This has been a good global financial crisis for China’s large state-owned enterprises. Their economic and policymaking clout has expanded. The days of loss-making SOEs are a distant memory. Front of mind now is a cadre of wealthy and powerful national champions and state-controlled multinationals dominating the commanding heights of the economy. There are more heads of SOEs on the Party’s central committee than ever before and often they outrank the regulators and supervisors for their industries.

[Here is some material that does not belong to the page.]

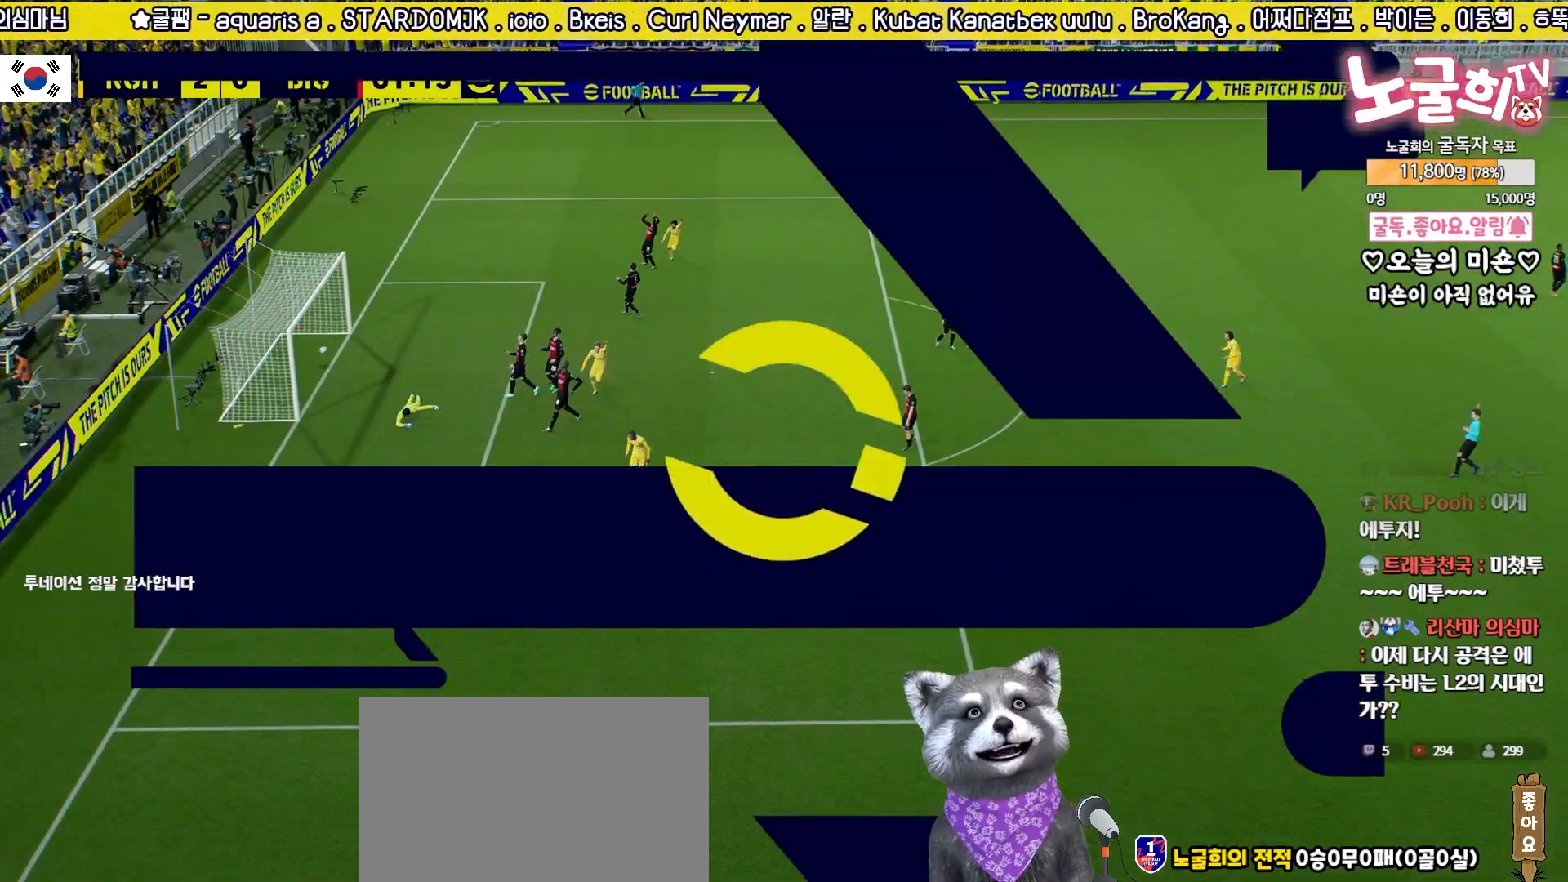
{"buttons": [], "left_stick": "center", "right_stick": "center", "events": [[17, "CROSS", "up"], [100, "CROSS", "down"], [167, "CROSS", "up"], [233, "CROSS", "down"], [317, "CROSS", "up"], [383, "CROSS", "down"], [467, "CROSS", "up"]]}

Along with that has come a surge in profitability. Collectively, the centrally administered SOEs will make 1 trillion yuan of profits for the first time this year. The energy and natural resources, finance and telecommunications SOEs have done particularly well. Most have done well from the real-estate boom, too, thanks to their political connections, so well that central government has ordered them to get out of property development where it isn’t a core business as part of the measures to let down that particular bubble. The response has been lukewarm to say the least.
The Finance Ministry has also now told more SOEs to start paying a dividend to central government and those that already do to increase the cut of the their profits they hand over. These are both measures that the SOEs and their supervising ministries have fiercely resisted. Even at the proposed maximum 15% of post-tax profits, that is still half the effective rate imposed on state-owned companies in most other parts of the world.
With the emphasis on social welfare priorities in the new five-year plan, it may have come to the point where even the SOEs, whose profits increased by 50% year-on-year in the first eleven months of this year, couldn’t keep their hands stuffed in their pockets anymore. But as they give with one hand, we wonder what they will take with the other. More regulatory actions like giving the state-owned telecoms carriers a duopoly over VoiP telephony, and squashing pesky private-sector competitors eating away their profits?